Sports leagues are amazing in their ability to try to over protect the content that should be delivering them additional fans. We've recently covered Major League Baseball's continued attempt to convince judges that
it can own facts, while various soccer leagues have been
suing YouTube for helping attract more fans to the sport. The National Football League is stepping out to its own levels of ridiculousness lately as well. In the past, we've covered the NFL's demand that news organizations
only use official video footage of games (wondering if they'll ban cameraphones as well) and also its anger over
churches showing the Super Bowl on a big screen without paying up. Then, of course, the NFL has been overly aggressive in bullying anyone who uses the name of the Super Bowl for anything, and recently tried to
trademark "the Big Game" as well, after many advertisers started using that phrase to avoid running afoul of NFL lawyers over the Super Bowl. The NFL also
abused the DMCA in demanding a law professor take down a clip on YouTube that was clearly fair use and which (amusingly) was being used to show how the NFL asserted certain rights it didn't actually have.
The latest is that the NFL has now expanded its rule for media companies. Not only must they only use officially provided NFL footage rather than their own cameras, they can
only display 45-seconds of game time or players on their own websites -- and if they use any footage at all, it needs to contain a link back to the NFL site. While it's true that the NFL can set conditions for providing media outlets access to a game, they simply cannot dictate how a media organization reports the news. The restrictions say that media organizations can show as much of their own reporters standing in front of a camera as long as (yes, it gets this ridiculous) no NFL players are seen in the background. If the media interviews a player (or players) on its own, it can't include more than 45 total seconds of video coverage. The NFL admits that it's only doing this because it thinks it will get more money from having more people visit its own sites that will host more video clips. This is incredibly short-sighted, of course.

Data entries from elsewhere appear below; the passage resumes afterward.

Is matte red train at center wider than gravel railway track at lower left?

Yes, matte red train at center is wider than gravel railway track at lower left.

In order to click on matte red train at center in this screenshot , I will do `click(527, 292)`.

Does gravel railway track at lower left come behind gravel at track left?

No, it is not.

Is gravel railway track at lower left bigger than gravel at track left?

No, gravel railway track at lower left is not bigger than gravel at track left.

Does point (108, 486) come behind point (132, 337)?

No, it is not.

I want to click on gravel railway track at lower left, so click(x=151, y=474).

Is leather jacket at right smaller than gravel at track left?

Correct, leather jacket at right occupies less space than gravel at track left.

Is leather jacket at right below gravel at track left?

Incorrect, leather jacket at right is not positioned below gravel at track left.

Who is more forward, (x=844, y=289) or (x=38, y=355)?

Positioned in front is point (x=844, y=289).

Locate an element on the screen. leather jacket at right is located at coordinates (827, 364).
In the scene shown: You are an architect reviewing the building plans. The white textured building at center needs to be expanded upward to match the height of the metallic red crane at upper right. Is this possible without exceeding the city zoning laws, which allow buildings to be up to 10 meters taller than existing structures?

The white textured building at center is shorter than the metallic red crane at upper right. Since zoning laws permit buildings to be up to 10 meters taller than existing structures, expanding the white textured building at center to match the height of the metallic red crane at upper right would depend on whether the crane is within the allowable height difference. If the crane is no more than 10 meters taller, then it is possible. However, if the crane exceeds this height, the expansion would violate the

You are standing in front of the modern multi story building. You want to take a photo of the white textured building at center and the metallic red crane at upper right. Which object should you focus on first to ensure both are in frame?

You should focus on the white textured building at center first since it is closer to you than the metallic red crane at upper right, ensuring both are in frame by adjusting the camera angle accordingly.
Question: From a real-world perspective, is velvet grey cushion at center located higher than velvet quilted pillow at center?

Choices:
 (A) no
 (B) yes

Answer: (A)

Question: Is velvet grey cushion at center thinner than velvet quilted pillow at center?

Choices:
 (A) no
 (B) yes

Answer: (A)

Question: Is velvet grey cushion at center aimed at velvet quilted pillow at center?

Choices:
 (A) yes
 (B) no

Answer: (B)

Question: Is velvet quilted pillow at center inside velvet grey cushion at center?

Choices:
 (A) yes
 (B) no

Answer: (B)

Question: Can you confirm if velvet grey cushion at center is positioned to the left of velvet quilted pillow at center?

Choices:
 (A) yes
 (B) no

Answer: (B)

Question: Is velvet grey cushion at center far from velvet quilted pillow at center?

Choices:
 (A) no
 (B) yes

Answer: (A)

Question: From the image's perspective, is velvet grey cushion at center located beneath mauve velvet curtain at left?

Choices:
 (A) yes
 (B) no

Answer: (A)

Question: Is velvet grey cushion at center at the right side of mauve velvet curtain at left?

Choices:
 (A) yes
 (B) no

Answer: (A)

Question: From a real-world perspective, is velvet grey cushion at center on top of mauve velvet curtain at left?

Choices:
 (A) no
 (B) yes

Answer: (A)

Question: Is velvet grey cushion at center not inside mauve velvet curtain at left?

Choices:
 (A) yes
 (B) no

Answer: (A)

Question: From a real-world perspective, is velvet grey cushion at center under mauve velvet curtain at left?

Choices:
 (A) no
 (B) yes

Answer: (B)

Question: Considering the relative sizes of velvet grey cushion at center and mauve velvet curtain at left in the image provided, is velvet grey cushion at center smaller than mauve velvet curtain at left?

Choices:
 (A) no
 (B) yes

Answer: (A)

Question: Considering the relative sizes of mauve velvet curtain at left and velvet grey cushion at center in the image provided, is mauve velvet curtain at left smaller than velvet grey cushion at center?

The goal of the NFL should be to keep getting more fans, and then there are plenty of ways to make money off those fans without dictating how and where they can see video clips. In the meantime, it's about time that news organizations stood up to the NFL and said that they're going to report the news however they see fit, without restrictions from the league. They might also want to point out that the NFL doesn't get to decide what's "fair use" for their videos. News reporting is a fair use exception, so news organizations should be free to make use of whatever amount of the video they feel is appropriate for reporting on a story, without artificially made up limitations from the league. And, for video created by the organizations themselves, the media should be able to use as much of it as they want.